Strengths of the current study include that this is the first analysis focused on all causes of traumatic spinal injury grouped by insults to the cervical, thoracic and lumbar spine. This novel all-encompassing approach allows physicians to more thoroughly understand the intricacies of the demographics, mechanisms of injury and concurrent injuries in spinal trauma patients. Additionally, the sample size of over a half-million is the largest cohort of traumatic spine injury patients in the literature, to the authors’ knowledge.

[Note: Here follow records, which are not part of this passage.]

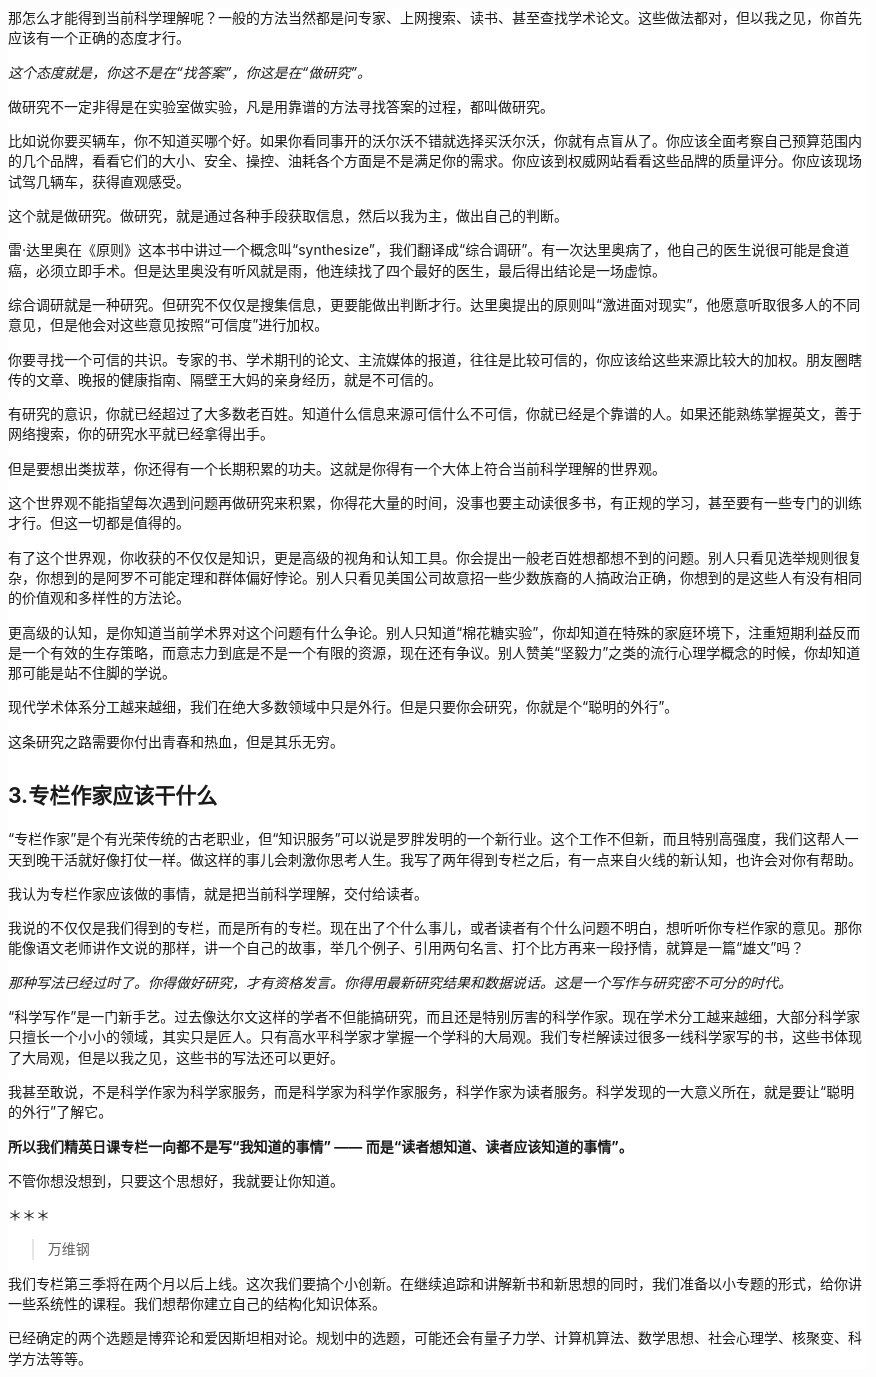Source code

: 那怎么才能得到当前科学理解呢？一般的方法当然都是问专家、上网搜索、读书、甚至查找学术论文。这些做法都对，但以我之见，你首先应该有一个正确的态度才行。

 *这个态度就是，你这不是在“找答案”，你这是在“做研究”。*

做研究不一定非得是在实验室做实验，凡是用靠谱的方法寻找答案的过程，都叫做研究。

比如说你要买辆车，你不知道买哪个好。如果你看同事开的沃尔沃不错就选择买沃尔沃，你就有点盲从了。你应该全面考察自己预算范围内的几个品牌，看看它们的大小、安全、操控、油耗各个方面是不是满足你的需求。你应该到权威网站看看这些品牌的质量评分。你应该现场试驾几辆车，获得直观感受。

这个就是做研究。做研究，就是通过各种手段获取信息，然后以我为主，做出自己的判断。

雷·达里奥在《原则》这本书中讲过一个概念叫“synthesize”，我们翻译成“综合调研”。有一次达里奥病了，他自己的医生说很可能是食道癌，必须立即手术。但是达里奥没有听风就是雨，他连续找了四个最好的医生，最后得出结论是一场虚惊。

综合调研就是一种研究。但研究不仅仅是搜集信息，更要能做出判断才行。达里奥提出的原则叫“激进面对现实”，他愿意听取很多人的不同意见，但是他会对这些意见按照“可信度”进行加权。

你要寻找一个可信的共识。专家的书、学术期刊的论文、主流媒体的报道，往往是比较可信的，你应该给这些来源比较大的加权。朋友圈瞎传的文章、晚报的健康指南、隔壁王大妈的亲身经历，就是不可信的。

有研究的意识，你就已经超过了大多数老百姓。知道什么信息来源可信什么不可信，你就已经是个靠谱的人。如果还能熟练掌握英文，善于网络搜索，你的研究水平就已经拿得出手。

但是要想出类拔萃，你还得有一个长期积累的功夫。这就是你得有一个大体上符合当前科学理解的世界观。

这个世界观不能指望每次遇到问题再做研究来积累，你得花大量的时间，没事也要主动读很多书，有正规的学习，甚至要有一些专门的训练才行。但这一切都是值得的。

有了这个世界观，你收获的不仅仅是知识，更是高级的视角和认知工具。你会提出一般老百姓想都想不到的问题。别人只看见选举规则很复杂，你想到的是阿罗不可能定理和群体偏好悖论。别人只看见美国公司故意招一些少数族裔的人搞政治正确，你想到的是这些人有没有相同的价值观和多样性的方法论。

更高级的认知，是你知道当前学术界对这个问题有什么争论。别人只知道“棉花糖实验”，你却知道在特殊的家庭环境下，注重短期利益反而是一个有效的生存策略，而意志力到底是不是一个有限的资源，现在还有争议。别人赞美“坚毅力”之类的流行心理学概念的时候，你却知道那可能是站不住脚的学说。

现代学术体系分工越来越细，我们在绝大多数领域中只是外行。但是只要你会研究，你就是个“聪明的外行”。

这条研究之路需要你付出青春和热血，但是其乐无穷。

## 3.专栏作家应该干什么

“专栏作家”是个有光荣传统的古老职业，但“知识服务”可以说是罗胖发明的一个新行业。这个工作不但新，而且特别高强度，我们这帮人一天到晚干活就好像打仗一样。做这样的事儿会刺激你思考人生。我写了两年得到专栏之后，有一点来自火线的新认知，也许会对你有帮助。

我认为专栏作家应该做的事情，就是把当前科学理解，交付给读者。

我说的不仅仅是我们得到的专栏，而是所有的专栏。现在出了个什么事儿，或者读者有个什么问题不明白，想听听你专栏作家的意见。那你能像语文老师讲作文说的那样，讲一个自己的故事，举几个例子、引用两句名言、打个比方再来一段抒情，就算是一篇“雄文”吗？

 *那种写法已经过时了。你得做好研究，才有资格发言。你得用最新研究结果和数据说话。这是一个写作与研究密不可分的时代。*

“科学写作”是一门新手艺。过去像达尔文这样的学者不但能搞研究，而且还是特别厉害的科学作家。现在学术分工越来越细，大部分科学家只擅长一个小小的领域，其实只是匠人。只有高水平科学家才掌握一个学科的大局观。我们专栏解读过很多一线科学家写的书，这些书体现了大局观，但是以我之见，这些书的写法还可以更好。

我甚至敢说，不是科学作家为科学家服务，而是科学家为科学作家服务，科学作家为读者服务。科学发现的一大意义所在，就是要让“聪明的外行”了解它。

 **所以我们精英日课专栏一向都不是写“我知道的事情” —— 而是“读者想知道、读者应该知道的事情”。**

不管你想没想到，只要这个思想好，我就要让你知道。

＊＊＊

> 万维钢

我们专栏第三季将在两个月以后上线。这次我们要搞个小创新。在继续追踪和讲解新书和新思想的同时，我们准备以小专题的形式，给你讲一些系统性的课程。我们想帮你建立自己的结构化知识体系。

已经确定的两个选题是博弈论和爱因斯坦相对论。规划中的选题，可能还会有量子力学、计算机算法、数学思想、社会心理学、核聚变、科学方法等等。
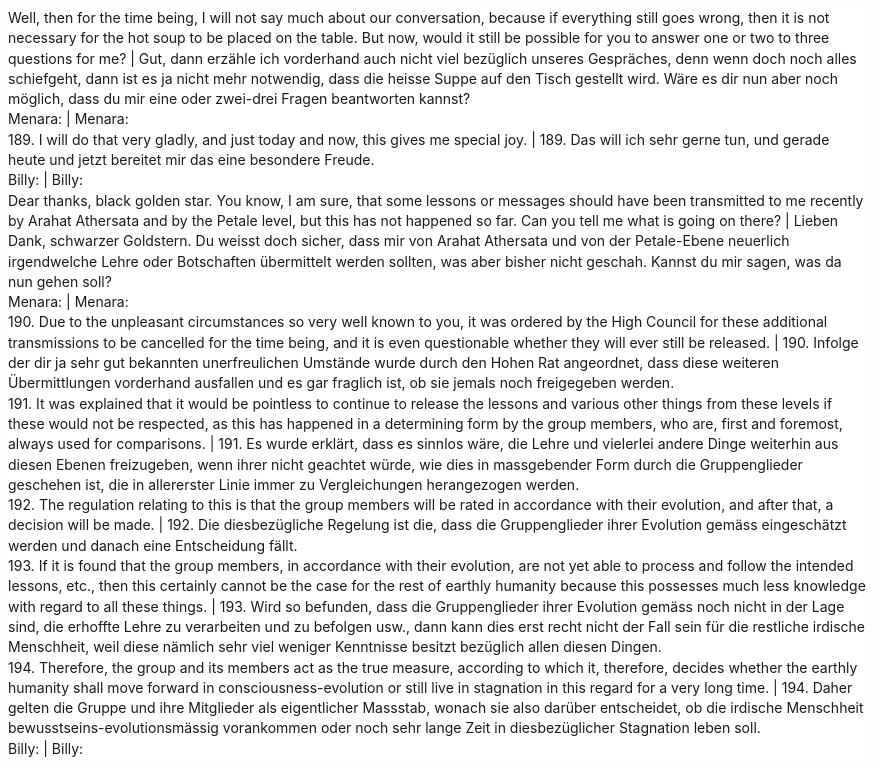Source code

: Well, then for the time being, I will not say much about our conversation, because if everything still goes wrong, then it is not necessary for the hot soup to be placed on the table. But now, would it still be possible for you to answer one or two to three questions for me?  | Gut, dann erzähle ich vorderhand auch nicht viel bezüglich unseres Gespräches, denn wenn doch noch alles schiefgeht, dann ist es ja nicht mehr notwendig, dass die heisse Suppe auf den Tisch gestellt wird. Wäre es dir nun aber noch möglich, dass du mir eine oder zwei-drei Fragen beantworten kannst?   
Menara:  | Menara:   
189. I will do that very gladly, and just today and now, this gives me special joy.  | 189. Das will ich sehr gerne tun, und gerade heute und jetzt bereitet mir das eine besondere Freude.   
Billy:  | Billy:   
Dear thanks, black golden star. You know, I am sure, that some lessons or messages should have been transmitted to me recently by Arahat Athersata and by the Petale level, but this has not happened so far. Can you tell me what is going on there?  | Lieben Dank, schwarzer Goldstern. Du weisst doch sicher, dass mir von Arahat Athersata und von der Petale-Ebene neuerlich irgendwelche Lehre oder Botschaften übermittelt werden sollten, was aber bisher nicht geschah. Kannst du mir sagen, was da nun gehen soll?   
Menara:  | Menara:   
190. Due to the unpleasant circumstances so very well known to you, it was ordered by the High Council for these additional transmissions to be cancelled for the time being, and it is even questionable whether they will ever still be released.  | 190. Infolge der dir ja sehr gut bekannten unerfreulichen Umstände wurde durch den Hohen Rat angeordnet, dass diese weiteren Übermittlungen vorderhand ausfallen und es gar fraglich ist, ob sie jemals noch freigegeben werden.   
191. It was explained that it would be pointless to continue to release the lessons and various other things from these levels if these would not be respected, as this has happened in a determining form by the group members, who are, first and foremost, always used for comparisons.  | 191. Es wurde erklärt, dass es sinnlos wäre, die Lehre und vielerlei andere Dinge weiterhin aus diesen Ebenen freizugeben, wenn ihrer nicht geachtet würde, wie dies in massgebender Form durch die Gruppenglieder geschehen ist, die in allererster Linie immer zu Vergleichungen herangezogen werden.   
192. The regulation relating to this is that the group members will be rated in accordance with their evolution, and after that, a decision will be made.  | 192. Die diesbezügliche Regelung ist die, dass die Gruppenglieder ihrer Evolution gemäss eingeschätzt werden und danach eine Entscheidung fällt.   
193. If it is found that the group members, in accordance with their evolution, are not yet able to process and follow the intended lessons, etc., then this certainly cannot be the case for the rest of earthly humanity because this possesses much less knowledge with regard to all these things.  | 193. Wird so befunden, dass die Gruppenglieder ihrer Evolution gemäss noch nicht in der Lage sind, die erhoffte Lehre zu verarbeiten und zu befolgen usw., dann kann dies erst recht nicht der Fall sein für die restliche irdische Menschheit, weil diese nämlich sehr viel weniger Kenntnisse besitzt bezüglich allen diesen Dingen.   
194. Therefore, the group and its members act as the true measure, according to which it, therefore, decides whether the earthly humanity shall move forward in consciousness-evolution or still live in stagnation in this regard for a very long time.  | 194. Daher gelten die Gruppe und ihre Mitglieder als eigentlicher Massstab, wonach sie also darüber entscheidet, ob die irdische Menschheit bewusstseins-evolutionsmässig vorankommen oder noch sehr lange Zeit in diesbezüglicher Stagnation leben soll.   
Billy:  | Billy:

Limitations of this study involve dataset quality, particularly administratively coded data [19]. However, the NTDB is partially chart abstracted (including age, comorbidity, and injury severity score variables) and all submitted data is screened with the Validator, an edit check program [20]. Additionally, the present study does not utilize NTDB data coded in the ICD-10 format, to avoid ICD-9/10 code crossover. Finally, the NTDB lacks some important demographic variables including race, geographic region, and urban/rural classification.

Conclusions

In conclusion, there are peaks in cervical, thoracic and lumbar spinal trauma at around 21, 55 and a lesser peak around 85 years of age, with motor vehicle accidents and falls being the most common mechanisms. There is high prevalence of both local bony and internal organ injury with spinal trauma. Clinicians should be aware of the epidemiology and injury pattern of spinal trauma as injury severity and concurrent injuries have been shown to have strong associations with mortality.

Declarations of Competing Interests

The authors declare that they have no known competing financial interests or personal relationships that could have appeared to influence the work reported in this paper.